Time Schedule:
Charlotte Cote
AIS 465
Seattle Campus
Examines First Nations video production in Canada; how film is utilized as a medium for addressing issues significant to First Nations. First Nations filmmakers "decolonize" the screen by providing real and positive images of First Nations people that correspond to their cultural and social experiences. Offered: jointly with JSIS A 422.
Class description
This course examines the art of film and video production by First Nations filmmakers in Canada. We will explore how these filmmakers utilize film as a medium for addressing issues significant to First Nations peoples and their respective communities. To understand the importance of these films we will position our analysis within a larger global context to understand how non-Native media representations, literature, and popular culture, supported and perpetuated colonialism, and stereotyped Native peoples in false and negative ways.

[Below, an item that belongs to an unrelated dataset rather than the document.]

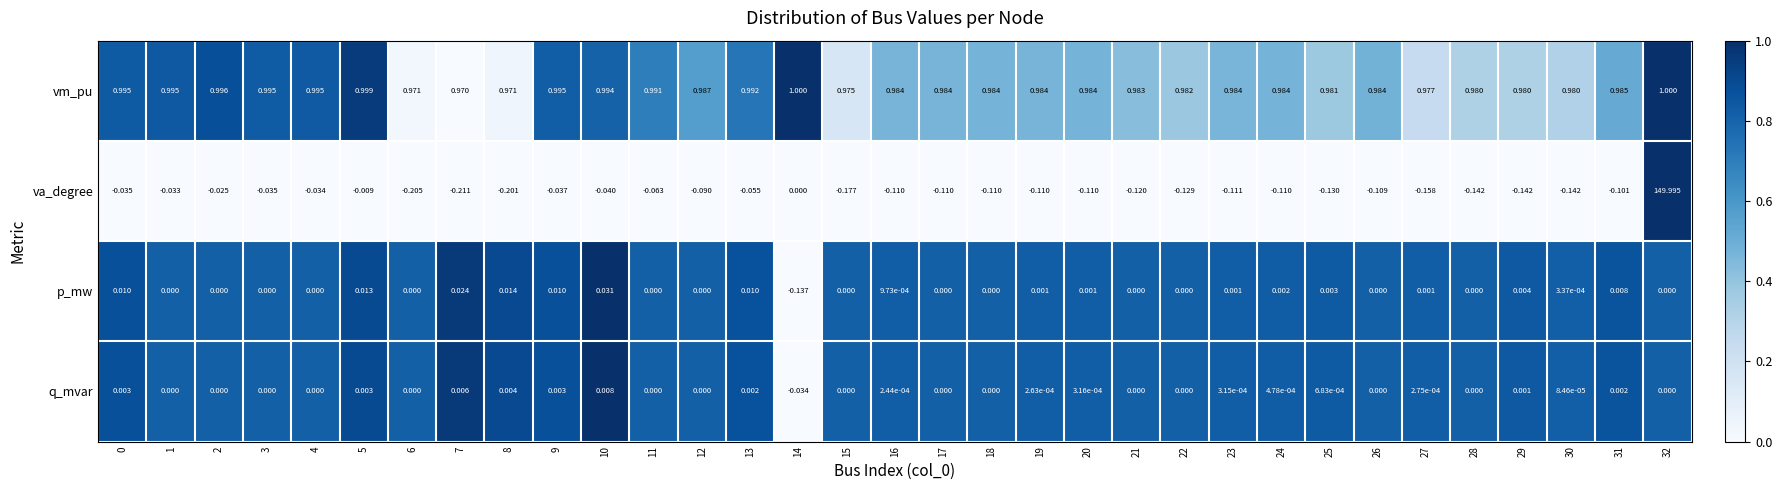

Count the number of categories in the chart.

33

We will than explore how Native filmmakers in Canada have re-appropriated these inaccurate images by providing positive and “real” aboriginal images that correspond and relate to their own cultural and social experiences.
Student learning goals
General method of instruction
This course is in a lecture/seminar format. Participation is a fundamental aspect of this course and sudents must be prepared to actively participate in class discussions on the films screened in class and on the assigned readings.
Recommended preparation
This course is open to all students at all levels.
Class assignments and grading
The course assignments are a take-home midterm exam, two film analysis papers and a final take-home exam.
* your assignments will be graded on content, presentation, organization and your use of sources.